Burkett was there when Owen discovered that ring on a creek bottom almost twenty years ago. They were jogging in the woods near their high school when Owen stopped and knelt by the shallow water. Burkett remembers the mud seeping away to reveal the silver in Owen’s palm. A sign, Owen called it, apparently having prayed for one just as the gleam caught his eye.
He had the ring inscribed with a verse from the Bible. Burkett can’t recall the words – something from Genesis, when Jacob wrestled with God. Or was it an angel? That story always had great importance for Owen: wrestling as a collision of the human and divine. He seemed to think of himself as a man wrestling with God.
Lightning flickers in the high window on Nick’s side of the chamber. Rain patters against the corrugated roof of the cowshed. He’s heard abou
t the wet season, ponderous and unceasing: over a hundred inches of rain. They’d expected to be released before the start of the monsoon. It was over three months ago that they were taken – he never imagined their captivity lasting this long – and with the rains limiting travel, especially in the mountains, they probably won’t be leaving for another month at least.
Boredom never came easily to him. His entire adult life – which is how he thinks of his years after wrestling – he’s devoted almost all his waking time to sex and work – and the invariable problem of keeping himself drunk enough for the former and sober enough for the latter. But now there is nothing: a void of meaningless hours. Till now he’s operated under the assumption that he would return to his former life and simply pick up where he left off. He’d accept the required rehabilitation, reclaim his medical license, and take a job in private practice. Now he wonders if anyone is even negotiating for their release. He could spend years in this intellectual vacuum, gradually regressing, forgetting. How long would it take to lose his skills as a surgeon? To become officially incompetent? He wonders what he’s forgotten already.

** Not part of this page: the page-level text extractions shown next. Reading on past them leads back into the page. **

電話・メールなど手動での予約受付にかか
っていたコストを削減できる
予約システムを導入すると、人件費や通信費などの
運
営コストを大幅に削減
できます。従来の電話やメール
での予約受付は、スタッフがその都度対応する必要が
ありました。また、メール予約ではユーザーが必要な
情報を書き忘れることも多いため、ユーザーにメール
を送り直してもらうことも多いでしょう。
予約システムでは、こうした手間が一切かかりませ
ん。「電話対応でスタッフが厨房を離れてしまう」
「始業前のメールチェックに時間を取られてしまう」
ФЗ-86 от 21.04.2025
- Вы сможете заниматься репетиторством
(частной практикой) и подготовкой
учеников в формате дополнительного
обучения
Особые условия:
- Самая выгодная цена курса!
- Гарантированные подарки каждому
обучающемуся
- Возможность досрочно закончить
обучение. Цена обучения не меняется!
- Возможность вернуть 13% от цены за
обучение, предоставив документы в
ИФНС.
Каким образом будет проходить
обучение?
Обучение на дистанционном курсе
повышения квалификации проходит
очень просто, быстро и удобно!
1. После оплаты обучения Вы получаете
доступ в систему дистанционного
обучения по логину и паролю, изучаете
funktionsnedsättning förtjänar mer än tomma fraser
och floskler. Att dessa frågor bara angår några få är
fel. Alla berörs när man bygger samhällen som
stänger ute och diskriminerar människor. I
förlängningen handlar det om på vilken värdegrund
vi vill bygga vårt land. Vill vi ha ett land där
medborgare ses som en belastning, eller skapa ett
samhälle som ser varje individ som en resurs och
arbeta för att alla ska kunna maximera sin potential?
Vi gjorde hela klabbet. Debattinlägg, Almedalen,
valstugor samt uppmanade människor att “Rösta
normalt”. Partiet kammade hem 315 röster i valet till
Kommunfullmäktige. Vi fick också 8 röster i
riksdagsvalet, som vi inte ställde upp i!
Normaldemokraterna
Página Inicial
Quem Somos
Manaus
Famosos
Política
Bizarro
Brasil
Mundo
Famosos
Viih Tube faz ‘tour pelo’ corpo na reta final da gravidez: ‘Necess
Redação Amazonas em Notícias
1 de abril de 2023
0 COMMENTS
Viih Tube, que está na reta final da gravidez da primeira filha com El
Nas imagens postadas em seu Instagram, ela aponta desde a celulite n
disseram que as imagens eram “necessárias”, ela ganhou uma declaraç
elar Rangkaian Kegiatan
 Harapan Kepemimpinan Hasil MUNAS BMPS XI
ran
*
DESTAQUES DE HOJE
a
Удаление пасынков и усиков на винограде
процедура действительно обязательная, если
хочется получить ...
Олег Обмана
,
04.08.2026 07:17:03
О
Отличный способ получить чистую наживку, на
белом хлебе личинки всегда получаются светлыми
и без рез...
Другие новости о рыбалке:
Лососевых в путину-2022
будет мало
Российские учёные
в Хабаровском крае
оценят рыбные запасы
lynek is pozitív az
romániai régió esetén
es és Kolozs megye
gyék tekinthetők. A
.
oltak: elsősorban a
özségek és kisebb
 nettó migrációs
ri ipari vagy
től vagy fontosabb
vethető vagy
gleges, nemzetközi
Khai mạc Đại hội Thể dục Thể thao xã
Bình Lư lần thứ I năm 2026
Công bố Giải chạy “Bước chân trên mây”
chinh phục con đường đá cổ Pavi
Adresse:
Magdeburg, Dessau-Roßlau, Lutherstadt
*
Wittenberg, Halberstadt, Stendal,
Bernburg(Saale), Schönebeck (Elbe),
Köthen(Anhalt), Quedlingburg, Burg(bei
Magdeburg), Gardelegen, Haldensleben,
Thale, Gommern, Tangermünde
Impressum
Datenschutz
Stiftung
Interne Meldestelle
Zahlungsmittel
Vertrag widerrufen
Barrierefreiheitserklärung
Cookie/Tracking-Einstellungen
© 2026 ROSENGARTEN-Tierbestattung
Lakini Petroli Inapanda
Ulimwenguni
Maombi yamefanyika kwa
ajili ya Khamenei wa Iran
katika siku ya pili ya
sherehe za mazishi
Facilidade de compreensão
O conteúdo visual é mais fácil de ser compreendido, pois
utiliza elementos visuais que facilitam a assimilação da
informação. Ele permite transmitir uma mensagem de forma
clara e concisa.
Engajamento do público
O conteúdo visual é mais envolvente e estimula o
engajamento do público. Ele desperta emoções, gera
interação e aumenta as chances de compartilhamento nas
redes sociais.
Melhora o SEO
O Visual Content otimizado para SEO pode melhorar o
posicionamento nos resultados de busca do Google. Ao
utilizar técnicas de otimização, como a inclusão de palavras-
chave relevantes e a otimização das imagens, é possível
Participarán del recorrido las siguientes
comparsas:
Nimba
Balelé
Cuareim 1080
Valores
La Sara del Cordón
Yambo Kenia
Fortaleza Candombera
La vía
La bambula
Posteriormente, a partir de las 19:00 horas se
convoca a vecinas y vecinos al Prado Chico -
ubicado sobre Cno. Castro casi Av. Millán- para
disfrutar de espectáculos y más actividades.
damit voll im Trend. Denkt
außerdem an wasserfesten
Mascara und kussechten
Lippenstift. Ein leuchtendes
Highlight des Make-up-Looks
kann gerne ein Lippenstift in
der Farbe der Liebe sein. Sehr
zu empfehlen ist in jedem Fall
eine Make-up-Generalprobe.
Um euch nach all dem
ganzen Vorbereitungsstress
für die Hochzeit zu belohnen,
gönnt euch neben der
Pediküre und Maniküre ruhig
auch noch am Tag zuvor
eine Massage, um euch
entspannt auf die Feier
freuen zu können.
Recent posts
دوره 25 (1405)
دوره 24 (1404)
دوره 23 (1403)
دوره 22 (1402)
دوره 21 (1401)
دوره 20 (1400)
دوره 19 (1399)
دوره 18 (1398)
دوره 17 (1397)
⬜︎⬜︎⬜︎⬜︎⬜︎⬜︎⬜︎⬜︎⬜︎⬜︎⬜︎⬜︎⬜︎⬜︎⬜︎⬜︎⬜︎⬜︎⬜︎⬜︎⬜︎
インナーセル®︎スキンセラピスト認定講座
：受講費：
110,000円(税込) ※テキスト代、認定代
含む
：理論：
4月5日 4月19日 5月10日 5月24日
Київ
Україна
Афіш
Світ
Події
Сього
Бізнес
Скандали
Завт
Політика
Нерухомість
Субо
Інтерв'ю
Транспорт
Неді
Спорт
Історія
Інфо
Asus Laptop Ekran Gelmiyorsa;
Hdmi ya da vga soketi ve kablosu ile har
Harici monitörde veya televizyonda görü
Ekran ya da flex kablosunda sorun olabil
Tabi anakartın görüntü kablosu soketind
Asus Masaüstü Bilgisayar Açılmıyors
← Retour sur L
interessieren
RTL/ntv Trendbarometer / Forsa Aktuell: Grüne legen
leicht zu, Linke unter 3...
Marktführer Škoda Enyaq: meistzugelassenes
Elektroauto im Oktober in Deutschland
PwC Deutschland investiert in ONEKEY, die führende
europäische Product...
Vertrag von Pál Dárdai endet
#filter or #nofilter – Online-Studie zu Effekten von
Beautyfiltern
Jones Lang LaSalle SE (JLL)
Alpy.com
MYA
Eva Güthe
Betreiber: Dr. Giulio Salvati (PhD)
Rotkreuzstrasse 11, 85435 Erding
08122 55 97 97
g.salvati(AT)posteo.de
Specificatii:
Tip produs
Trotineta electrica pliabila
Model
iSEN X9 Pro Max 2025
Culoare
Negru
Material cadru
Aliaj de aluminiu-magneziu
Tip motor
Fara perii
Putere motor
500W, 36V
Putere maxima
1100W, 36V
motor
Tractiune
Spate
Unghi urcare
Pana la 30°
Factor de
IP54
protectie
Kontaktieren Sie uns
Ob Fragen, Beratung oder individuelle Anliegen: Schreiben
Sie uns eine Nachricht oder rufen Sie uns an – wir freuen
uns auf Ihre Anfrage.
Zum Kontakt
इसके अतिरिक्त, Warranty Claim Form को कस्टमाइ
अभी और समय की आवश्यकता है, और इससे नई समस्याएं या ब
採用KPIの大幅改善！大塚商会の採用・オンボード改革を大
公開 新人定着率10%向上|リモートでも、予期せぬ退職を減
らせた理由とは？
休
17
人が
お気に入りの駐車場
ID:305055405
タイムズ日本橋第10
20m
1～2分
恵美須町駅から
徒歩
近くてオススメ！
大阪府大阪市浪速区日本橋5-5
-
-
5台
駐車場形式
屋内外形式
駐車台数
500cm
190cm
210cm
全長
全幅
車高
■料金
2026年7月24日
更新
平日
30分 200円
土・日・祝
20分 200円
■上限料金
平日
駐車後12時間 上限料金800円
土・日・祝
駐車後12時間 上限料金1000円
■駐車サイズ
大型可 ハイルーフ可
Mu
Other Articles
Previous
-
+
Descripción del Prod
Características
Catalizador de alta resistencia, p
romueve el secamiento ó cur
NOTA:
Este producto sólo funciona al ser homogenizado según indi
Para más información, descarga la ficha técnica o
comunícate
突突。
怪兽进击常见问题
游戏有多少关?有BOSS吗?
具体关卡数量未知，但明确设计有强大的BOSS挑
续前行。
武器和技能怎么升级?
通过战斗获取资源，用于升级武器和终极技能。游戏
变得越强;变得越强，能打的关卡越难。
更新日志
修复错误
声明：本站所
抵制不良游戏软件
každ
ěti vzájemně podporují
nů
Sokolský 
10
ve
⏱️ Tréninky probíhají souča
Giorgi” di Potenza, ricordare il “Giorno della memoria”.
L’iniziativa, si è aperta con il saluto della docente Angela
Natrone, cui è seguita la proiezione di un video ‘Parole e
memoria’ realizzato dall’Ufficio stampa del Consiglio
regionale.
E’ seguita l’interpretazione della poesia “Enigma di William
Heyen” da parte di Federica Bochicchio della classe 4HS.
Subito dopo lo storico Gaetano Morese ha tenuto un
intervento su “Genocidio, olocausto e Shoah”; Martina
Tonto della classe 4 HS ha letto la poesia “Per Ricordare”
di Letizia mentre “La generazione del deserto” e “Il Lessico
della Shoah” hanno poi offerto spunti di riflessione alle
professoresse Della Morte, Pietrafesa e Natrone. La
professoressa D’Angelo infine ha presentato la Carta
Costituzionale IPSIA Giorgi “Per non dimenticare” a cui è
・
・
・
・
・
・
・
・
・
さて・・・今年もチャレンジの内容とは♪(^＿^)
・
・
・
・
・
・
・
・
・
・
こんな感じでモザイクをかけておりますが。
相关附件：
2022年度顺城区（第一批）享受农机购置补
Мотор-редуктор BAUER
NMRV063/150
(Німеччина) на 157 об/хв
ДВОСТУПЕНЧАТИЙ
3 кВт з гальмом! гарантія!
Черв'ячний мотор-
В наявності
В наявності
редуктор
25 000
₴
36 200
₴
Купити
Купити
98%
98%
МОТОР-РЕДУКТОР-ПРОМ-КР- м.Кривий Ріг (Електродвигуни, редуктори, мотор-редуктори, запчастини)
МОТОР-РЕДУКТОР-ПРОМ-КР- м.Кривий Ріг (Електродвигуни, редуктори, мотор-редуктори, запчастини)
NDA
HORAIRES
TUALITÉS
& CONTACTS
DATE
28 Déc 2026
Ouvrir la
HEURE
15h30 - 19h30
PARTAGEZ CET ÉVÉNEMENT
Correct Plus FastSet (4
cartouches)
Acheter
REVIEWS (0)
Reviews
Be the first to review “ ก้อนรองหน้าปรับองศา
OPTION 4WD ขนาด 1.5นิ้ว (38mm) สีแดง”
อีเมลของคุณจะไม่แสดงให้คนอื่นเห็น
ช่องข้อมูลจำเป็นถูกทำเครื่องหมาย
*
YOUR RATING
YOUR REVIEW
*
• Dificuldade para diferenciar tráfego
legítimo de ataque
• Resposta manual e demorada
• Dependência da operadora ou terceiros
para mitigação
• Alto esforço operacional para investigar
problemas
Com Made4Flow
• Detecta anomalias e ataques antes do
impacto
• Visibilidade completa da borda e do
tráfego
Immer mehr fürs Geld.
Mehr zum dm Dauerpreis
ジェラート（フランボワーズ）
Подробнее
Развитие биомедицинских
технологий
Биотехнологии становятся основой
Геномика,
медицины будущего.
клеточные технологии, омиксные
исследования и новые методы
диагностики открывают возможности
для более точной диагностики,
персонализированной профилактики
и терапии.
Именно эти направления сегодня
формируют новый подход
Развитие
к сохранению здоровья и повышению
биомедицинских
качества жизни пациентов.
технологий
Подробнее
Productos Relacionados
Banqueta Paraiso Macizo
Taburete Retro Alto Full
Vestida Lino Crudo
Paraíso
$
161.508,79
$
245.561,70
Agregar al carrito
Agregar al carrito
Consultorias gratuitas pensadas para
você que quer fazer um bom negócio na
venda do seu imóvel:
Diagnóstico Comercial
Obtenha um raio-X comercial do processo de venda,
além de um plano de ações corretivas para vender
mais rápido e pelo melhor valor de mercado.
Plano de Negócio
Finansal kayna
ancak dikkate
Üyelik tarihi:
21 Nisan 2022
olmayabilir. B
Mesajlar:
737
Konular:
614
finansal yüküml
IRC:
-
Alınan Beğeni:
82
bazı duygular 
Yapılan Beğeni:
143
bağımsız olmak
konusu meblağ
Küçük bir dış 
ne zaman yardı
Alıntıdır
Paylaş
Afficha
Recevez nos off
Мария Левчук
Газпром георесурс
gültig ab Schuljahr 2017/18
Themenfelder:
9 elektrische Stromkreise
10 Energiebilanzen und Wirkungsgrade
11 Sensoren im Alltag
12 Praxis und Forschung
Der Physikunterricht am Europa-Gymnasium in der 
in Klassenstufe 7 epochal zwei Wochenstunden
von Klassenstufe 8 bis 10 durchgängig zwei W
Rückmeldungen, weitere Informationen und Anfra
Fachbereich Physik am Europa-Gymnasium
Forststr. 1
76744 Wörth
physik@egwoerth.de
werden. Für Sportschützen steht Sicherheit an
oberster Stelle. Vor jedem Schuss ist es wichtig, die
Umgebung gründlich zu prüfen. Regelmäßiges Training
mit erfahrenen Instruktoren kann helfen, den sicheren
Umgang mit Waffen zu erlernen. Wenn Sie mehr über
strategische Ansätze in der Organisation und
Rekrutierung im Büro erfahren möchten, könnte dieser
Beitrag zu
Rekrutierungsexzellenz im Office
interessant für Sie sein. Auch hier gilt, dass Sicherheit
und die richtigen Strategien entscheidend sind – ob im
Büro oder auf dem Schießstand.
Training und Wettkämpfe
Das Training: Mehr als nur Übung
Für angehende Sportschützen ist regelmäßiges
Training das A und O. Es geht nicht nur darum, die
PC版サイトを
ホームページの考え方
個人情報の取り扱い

If a man is defined by his work, then what is Burkett becoming? A master of push-ups and chaupar, a practitioner in the science of boredom. Even if they released him tomorrow, he suspects he would return home a different person. He sees his life as a succession of identities: brother, wrestler, and surgeon. Now he is none of those things. He is a captive, nothing more. Who will he be when he re-enters the life he knew?
17
It is the second week of near constant rain. Burkett sits shirtless at the fire picking mud and carob seeds from his beard. The bones of a rabbit, Akbar’s latest kill, lie in the embers, the head still impaled on the gambrel.
The rain hasn’t prevented Akbar from hunting. Quite the opposite, his excursions have become more frequent since the basement flooded and the four of them began sleeping in the same room. Almost every day he goes out with his cherished hunting rifle, which he keeps sheathed in plastic, presumably till he finds something to shoot.